O escocês Peter Higgs não gosta do apelido “partícula de Deus”. Uma materinha do Estadão, do fim do ano passado, diz que Higgs propôs o bóson justamente por ser ateu e buscar uma explicação para o fato de as partículas terem massa sem recorrer ao sobrenatural. Se for isso mesmo, temos um caso clássico de uma teoria acertadíssima, apesar das motivações erradas.
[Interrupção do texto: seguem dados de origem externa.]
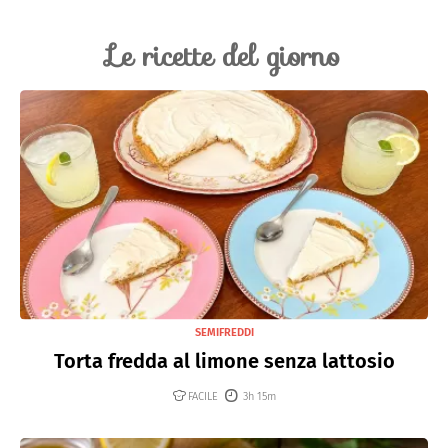
Le ricette del giorno
SEMIFREDDI
Torta fredda al limone senza lattosio
FACILE
3h 15m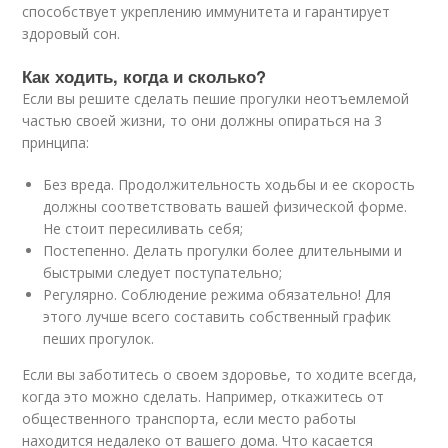
способствует укреплению иммунитета и гарантирует
здоровый сон.
Как ходить, когда и сколько?
Если вы решите сделать пешие прогулки неотъемлемой
частью своей жизни, то они должны опираться на 3
принципа:
Без вреда. Продолжительность ходьбы и ее скорость
должны соответствовать вашей физической форме.
Не стоит пересиливать себя;
Постепенно. Делать прогулки более длительными и
быстрыми следует поступательно;
Регулярно. Соблюдение режима обязательно! Для
этого лучше всего составить собственный график
пеших прогулок.
Если вы заботитесь о своем здоровье, то ходите всегда,
когда это можно сделать. Например, откажитесь от
общественного транспорта, если место работы
находится недалеко от вашего дома. Что касается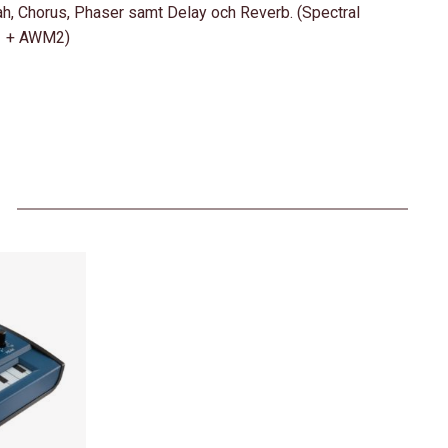
, Chorus, Phaser samt Delay och Reverb. (Spectral
1 + AWM2)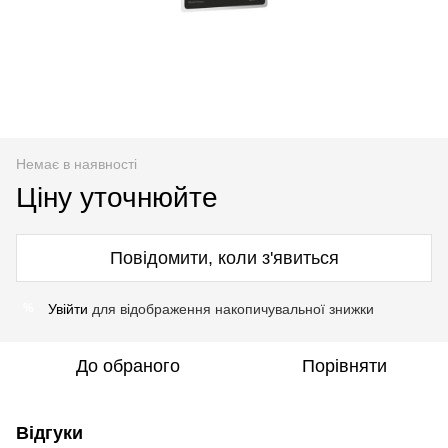
Немає в наявності
Ціну уточнюйте
Повідомити, коли з'явиться
Увійти
для відображення накопичувальної знижки
%
До обраного
Порівняти
Відгуки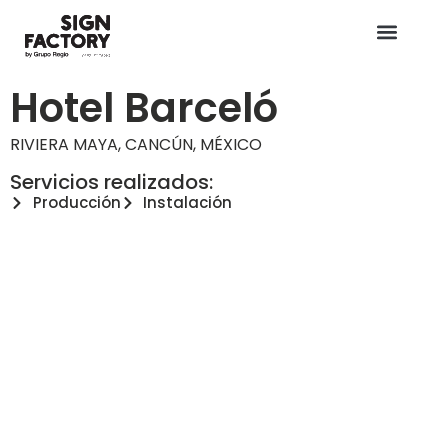
Hotel Barceló
RIVIERA MAYA, CANCÚN, MÉXICO
Servicios realizados:
Producción
Instalación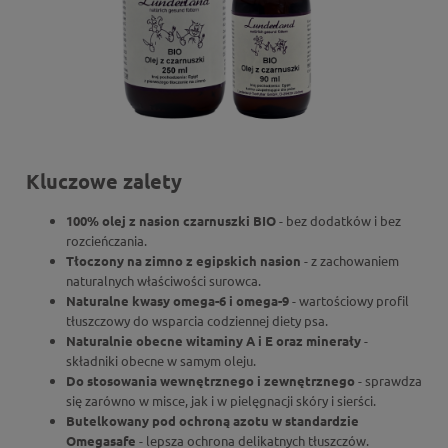
Kluczowe zalety
100% olej z nasion czarnuszki BIO
- bez dodatków i bez
rozcieńczania.
Tłoczony na zimno z egipskich nasion
- z zachowaniem
naturalnych właściwości surowca.
Naturalne kwasy omega-6 i omega-9
- wartościowy profil
tłuszczowy do wsparcia codziennej diety psa.
Naturalnie obecne witaminy A i E oraz minerały
-
składniki obecne w samym oleju.
Do stosowania wewnętrznego i zewnętrznego
- sprawdza
się zarówno w misce, jak i w pielęgnacji skóry i sierści.
Butelkowany pod ochroną azotu w standardzie
Omegasafe
- lepsza ochrona delikatnych tłuszczów.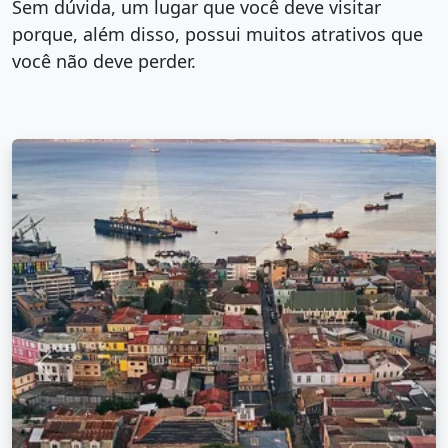
Sem dúvida, um lugar que você deve visitar
porque, além disso, possui muitos atrativos que
você não deve perder.
Anterior
Próx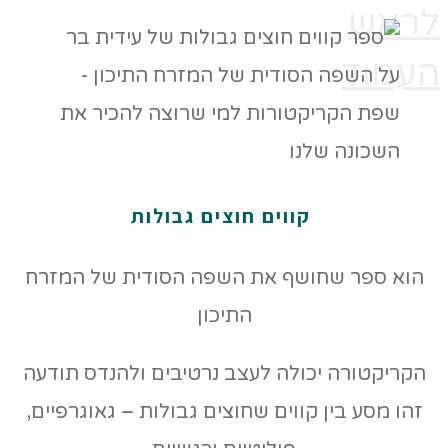
לראש
העמוד
קווים חוצים גבולות
הוא ספר שחושף את השפה הסודית של המזרח
התיכון
הקריקטורה יכולה לעצב נרטיבים ולהנדס תודעה
זהו מסע בין קווים שחוצים גבולות – גאוגרפיים,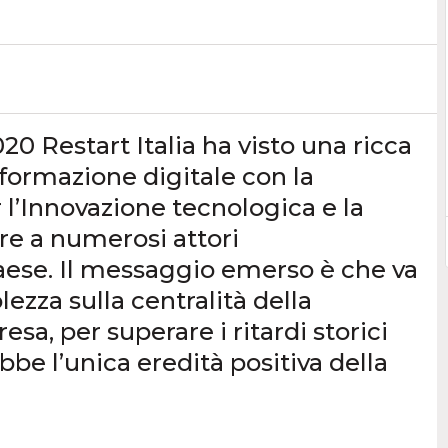
0 Restart Italia ha visto una ricca
sformazione digitale con la
 l’Innovazione tecnologica e la
tre a numerosi attori
Paese. Il messaggio emerso è che va
ezza sulla centralità della
esa, per superare i ritardi storici
be l’unica eredità positiva della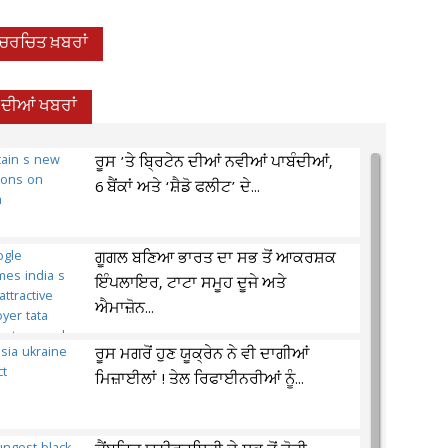
-ਚਰਚਿਤ ਖ਼ਬਰਾਂ
਼ ਦੀਆਂ ਖਬਰਾਂ
ਰੂਸ ’ਤੇ ਬ੍ਰਿਟੇਨ ਦੀਆਂ ਨਵੀਆਂ ਪਾਬੰਦੀਆਂ,
6 ਬੈਂਕਾਂ ਅਤੇ ‘ਸ਼ੈਡੋ ਫਲੀਟ’ ਦੇ...
ਗੂਗਲ ਬਣਿਆ ਭਾਰਤ ਦਾ ਸਭ ਤੋਂ ਆਕਰਸ਼ਕ
ਇੰਪਲਾਇਰ, ਟਾਟਾ ਸਮੂਹ ਦੂਜੇ ਅਤੇ
ਐਮਾਜ਼ੋਨ...
ਰੂਸ ਮਗਰੋਂ ਹੁਣ ਯੂਕ੍ਰੇਨ ਨੇ ਵੀ ਦਾਗੀਆਂ
ਮਿਜ਼ਾਈਲਾਂ ! ਤੇਲ ਰਿਫਾਈਨਰੀਆਂ ਨੂੰ...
Nas próximas horas ficarei de olho em possíveis repercussões do anúncio de hoje no campo da relação entre ciência e fé. Como há muitos físicos que atuam nesse diálogo, é bem possível que acabem entrevistados mais cedo ou mais tarde. De qualquer modo, meu palpite é que isso não muda muita coisa; só reforça a noção de que Deus criou um universo que “se faz” sozinho e o sustenta com Sua vontade, em vez de ser um Deus que apenas dá o pontapé inicial e cai fora, ou um Deus que cria o universo e precisa ficar interferindo nele periodicamente para que as coisas aconteçam. Meu amigo Alexandre Zabot, da UFSC, tem a mesma impressão: “ao meu ver não há nada que vá mudar porque se trata simplesmente de dar uma espécie de ‘fechamento lógico’ ao Modelo Padrão”, afirmou. Para ele, o impacto vai se limitar à ciência. “Se esta descoberta for confirmada mesmo, lança ainda mais descrédito sobre as chamadas Teorias de Supercordas, que, até o momento, não passam de teorias altamente especulativas”, acrescentou. Já Jeff Zweerink, do grupo criacionista (de Terra antiga) Reasons to Believe, afirmava, dias atrás, que, se a existência do bóson de Higgs fosse confirmada, reforçaria a noção de uma sintonia fina no universo necessária para o surgimento da vida.
Atualização (14h55 de quarta): A revista The Economist publicou uma infografia que mostra como o bóson de Higgs era mesmo esquivo: foi a partícula que levou mais tempo entre sua formulação teórica e sua comprovação empírica.